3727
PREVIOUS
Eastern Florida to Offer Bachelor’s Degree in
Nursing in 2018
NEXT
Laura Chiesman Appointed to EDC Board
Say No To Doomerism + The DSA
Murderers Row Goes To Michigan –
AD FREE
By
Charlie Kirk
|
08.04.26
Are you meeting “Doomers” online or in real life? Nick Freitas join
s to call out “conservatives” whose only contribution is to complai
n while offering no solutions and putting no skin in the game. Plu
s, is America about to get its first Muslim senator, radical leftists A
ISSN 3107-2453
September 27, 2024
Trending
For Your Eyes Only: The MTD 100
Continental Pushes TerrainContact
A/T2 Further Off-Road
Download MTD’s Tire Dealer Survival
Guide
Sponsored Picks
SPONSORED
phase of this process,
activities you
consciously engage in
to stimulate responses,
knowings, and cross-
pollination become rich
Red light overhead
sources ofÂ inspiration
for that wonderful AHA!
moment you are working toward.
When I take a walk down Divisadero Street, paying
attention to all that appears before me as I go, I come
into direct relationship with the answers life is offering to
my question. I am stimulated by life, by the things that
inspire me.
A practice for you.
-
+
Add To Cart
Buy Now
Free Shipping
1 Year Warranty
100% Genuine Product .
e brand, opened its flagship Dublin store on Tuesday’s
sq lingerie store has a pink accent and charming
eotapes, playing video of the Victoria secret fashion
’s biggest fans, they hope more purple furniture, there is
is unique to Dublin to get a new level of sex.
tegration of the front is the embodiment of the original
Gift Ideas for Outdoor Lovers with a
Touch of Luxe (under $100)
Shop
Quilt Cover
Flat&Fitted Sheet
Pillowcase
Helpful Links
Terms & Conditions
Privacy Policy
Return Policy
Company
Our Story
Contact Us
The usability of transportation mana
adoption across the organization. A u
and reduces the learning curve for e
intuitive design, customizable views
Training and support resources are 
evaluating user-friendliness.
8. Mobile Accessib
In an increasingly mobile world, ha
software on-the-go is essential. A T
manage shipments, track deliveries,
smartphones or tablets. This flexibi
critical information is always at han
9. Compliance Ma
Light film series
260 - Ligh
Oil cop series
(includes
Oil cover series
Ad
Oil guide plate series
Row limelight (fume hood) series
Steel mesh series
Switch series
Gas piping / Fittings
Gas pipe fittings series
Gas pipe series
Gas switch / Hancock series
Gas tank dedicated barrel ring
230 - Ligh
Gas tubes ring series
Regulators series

* [REQUEST] Express every line of the listing above as a JSON list of strings, one string per line, leaving out blank lines.

* [TASK RESPONSE]
[
  "3727",
  "PREVIOUS",
  "Eastern Florida to Offer Bachelor’s Degree in",
  "Nursing in 2018",
  "NEXT",
  "Laura Chiesman Appointed to EDC Board",
  "Say No To Doomerism + The DSA",
  "Murderers Row Goes To Michigan –",
  "AD FREE",
  "By",
  "Charlie Kirk",
  "|",
  "08.04.26",
  "Are you meeting “Doomers” online or in real life? Nick Freitas join",
  "s to call out “conservatives” whose only contribution is to complai",
  "n while offering no solutions and putting no skin in the game. Plu",
  "s, is America about to get its first Muslim senator, radical leftists A",
  "ISSN 3107-2453",
  "September 27, 2024",
  "Trending",
  "For Your Eyes Only: The MTD 100",
  "Continental Pushes TerrainContact",
  "A/T2 Further Off-Road",
  "Download MTD’s Tire Dealer Survival",
  "Guide",
  "Sponsored Picks",
  "SPONSORED",
  "phase of this process,",
  "activities you",
  "consciously engage in",
  "to stimulate responses,",
  "knowings, and cross-",
  "pollination become rich",
  "Red light overhead",
  "sources ofÂ inspiration",
  "for that wonderful AHA!",
  "moment you are working toward.",
  "When I take a walk down Divisadero Street, paying",
  "attention to all that appears before me as I go, I come",
  "into direct relationship with the answers life is offering to",
  "my question. I am stimulated by life, by the things that",
  "inspire me.",
  "A practice for you.",
  "-",
  "+",
  "Add To Cart",
  "Buy Now",
  "Free Shipping",
  "1 Year Warranty",
  "100% Genuine Product .",
  "e brand, opened its flagship Dublin store on Tuesday’s",
  "sq lingerie store has a pink accent and charming",
  "eotapes, playing video of the Victoria secret fashion",
  "’s biggest fans, they hope more purple furniture, there is",
  "is unique to Dublin to get a new level of sex.",
  "tegration of the front is the embodiment of the original",
  "Gift Ideas for Outdoor Lovers with a",
  "Touch of Luxe (under $100)",
  "Shop",
  "Quilt Cover",
  "Flat&Fitted Sheet",
  "Pillowcase",
  "Helpful Links",
  "Terms & Conditions",
  "Privacy Policy",
  "Return Policy",
  "Company",
  "Our Story",
  "Contact Us",
  "The usability of transportation mana",
  "adoption across the organization. A u",
  "and reduces the learning curve for e",
  "intuitive design, customizable views",
  "Training and support resources are ",
  "evaluating user-friendliness.",
  "8. Mobile Accessib",
  "In an increasingly mobile world, ha",
  "software on-the-go is essential. A T",
  "manage shipments, track deliveries,",
  "smartphones or tablets. This flexibi",
  "critical information is always at han",
  "9. Compliance Ma",
  "Light film series",
  "260 - Ligh",
  "Oil cop series",
  "(includes",
  "Oil cover series",
  "Ad",
  "Oil guide plate series",
  "Row limelight (fume hood) series",
  "Steel mesh series",
  "Switch series",
  "Gas piping / Fittings",
  "Gas pipe fittings series",
  "Gas pipe series",
  "Gas switch / Hancock series",
  "Gas tank dedicated barrel ring",
  "230 - Ligh",
  "Gas tubes ring series",
  "Regulators series"
]